Remarquons tout de même que la faiblesse de cette loi réside dans le fait qu'elle ne conçoit pas la responsabilité de l'État dans l'exercice de la liberté de manifestation garantie aux citoyens. Le rendre irresponsable reviendrait à faire naître et accroître l'arbitraire dans son chef. Il faudrait par exemple prévoir la responsabilité de l'Administration pour préjudice exceptionnel... Espérons que les deux chambres du Parlement congolais s'aviseront, au cours du nouvel examen de cette proposition, à prévoir cette situation.
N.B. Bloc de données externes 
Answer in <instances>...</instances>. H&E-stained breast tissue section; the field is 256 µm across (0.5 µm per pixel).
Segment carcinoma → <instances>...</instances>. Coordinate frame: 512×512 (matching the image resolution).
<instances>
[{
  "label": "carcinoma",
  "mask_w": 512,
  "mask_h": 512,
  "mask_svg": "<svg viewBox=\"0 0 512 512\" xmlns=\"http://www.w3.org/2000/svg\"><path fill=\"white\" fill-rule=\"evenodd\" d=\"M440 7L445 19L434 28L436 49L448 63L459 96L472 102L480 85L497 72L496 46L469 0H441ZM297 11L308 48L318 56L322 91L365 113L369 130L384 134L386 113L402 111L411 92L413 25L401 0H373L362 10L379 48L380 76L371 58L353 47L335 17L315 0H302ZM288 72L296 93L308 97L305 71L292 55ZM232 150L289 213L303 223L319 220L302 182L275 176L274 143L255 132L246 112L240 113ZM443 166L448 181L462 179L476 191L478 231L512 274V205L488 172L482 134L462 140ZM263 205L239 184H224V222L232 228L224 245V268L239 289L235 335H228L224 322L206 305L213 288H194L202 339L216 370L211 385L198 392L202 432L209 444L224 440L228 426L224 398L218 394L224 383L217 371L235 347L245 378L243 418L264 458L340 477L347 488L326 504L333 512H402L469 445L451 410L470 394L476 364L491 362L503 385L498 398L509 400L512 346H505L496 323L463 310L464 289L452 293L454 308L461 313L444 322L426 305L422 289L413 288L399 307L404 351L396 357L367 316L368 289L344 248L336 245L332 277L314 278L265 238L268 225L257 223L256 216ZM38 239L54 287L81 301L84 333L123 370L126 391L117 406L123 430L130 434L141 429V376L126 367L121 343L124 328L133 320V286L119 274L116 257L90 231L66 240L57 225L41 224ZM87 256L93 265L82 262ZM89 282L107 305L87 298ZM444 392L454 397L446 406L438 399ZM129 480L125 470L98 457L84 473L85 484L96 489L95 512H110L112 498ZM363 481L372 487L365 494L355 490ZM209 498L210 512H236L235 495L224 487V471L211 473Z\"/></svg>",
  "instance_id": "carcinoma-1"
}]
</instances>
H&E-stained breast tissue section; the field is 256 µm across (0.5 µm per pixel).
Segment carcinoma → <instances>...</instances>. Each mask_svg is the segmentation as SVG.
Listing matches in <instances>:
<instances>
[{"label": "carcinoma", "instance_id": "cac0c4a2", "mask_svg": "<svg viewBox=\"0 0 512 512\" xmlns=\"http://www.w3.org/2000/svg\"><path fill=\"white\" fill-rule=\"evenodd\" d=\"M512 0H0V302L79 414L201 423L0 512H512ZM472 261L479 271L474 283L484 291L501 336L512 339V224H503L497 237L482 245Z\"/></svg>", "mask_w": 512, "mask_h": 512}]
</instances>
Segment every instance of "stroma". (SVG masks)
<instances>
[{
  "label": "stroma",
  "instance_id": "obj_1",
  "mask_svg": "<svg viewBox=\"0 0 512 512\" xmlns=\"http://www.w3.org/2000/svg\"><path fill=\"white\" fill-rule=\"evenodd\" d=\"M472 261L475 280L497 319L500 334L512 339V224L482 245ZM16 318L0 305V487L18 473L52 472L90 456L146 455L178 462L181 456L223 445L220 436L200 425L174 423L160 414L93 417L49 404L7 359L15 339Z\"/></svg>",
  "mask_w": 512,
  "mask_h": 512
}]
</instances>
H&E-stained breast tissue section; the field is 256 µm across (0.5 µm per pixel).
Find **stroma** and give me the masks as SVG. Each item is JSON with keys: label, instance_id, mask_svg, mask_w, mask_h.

Le droit positif français, quant à lui, a déjà incriminé, à l'article 431-9 de son code pénal, le fait :

« 1° D'avoir organisé une manifestation sur la voie publique n'ayant pas fait l'objet d'une déclaration préalable dans les conditions fixées par la loi ;

2° D'avoir organisé une manifestation sur la voie publique ayant été interdite dans les conditions fixées par la loi ;

3° D'avoir établi une déclaration incomplète ou inexacte de nature à tromper sur l'objet ou les conditions de la manifestation projetée »55(*).

* 52 CC, 13 mars 2003, décision n° 2003-467 DC, Op. cit.

* 53« Code pénal français », in https://www.legifrance.gouv.fr/affichCodeArticle.do?idArticle=LEGIARTI000006418459&cidTexte=LEGITEXT000006070719&dateTexte=20080727, [consulté le 25 septembre 2019].

* 54 AMNESTY INTERNATIONAL, Op.cit., pp. 11-12.

* 55 « Code pénal français », Op. cit.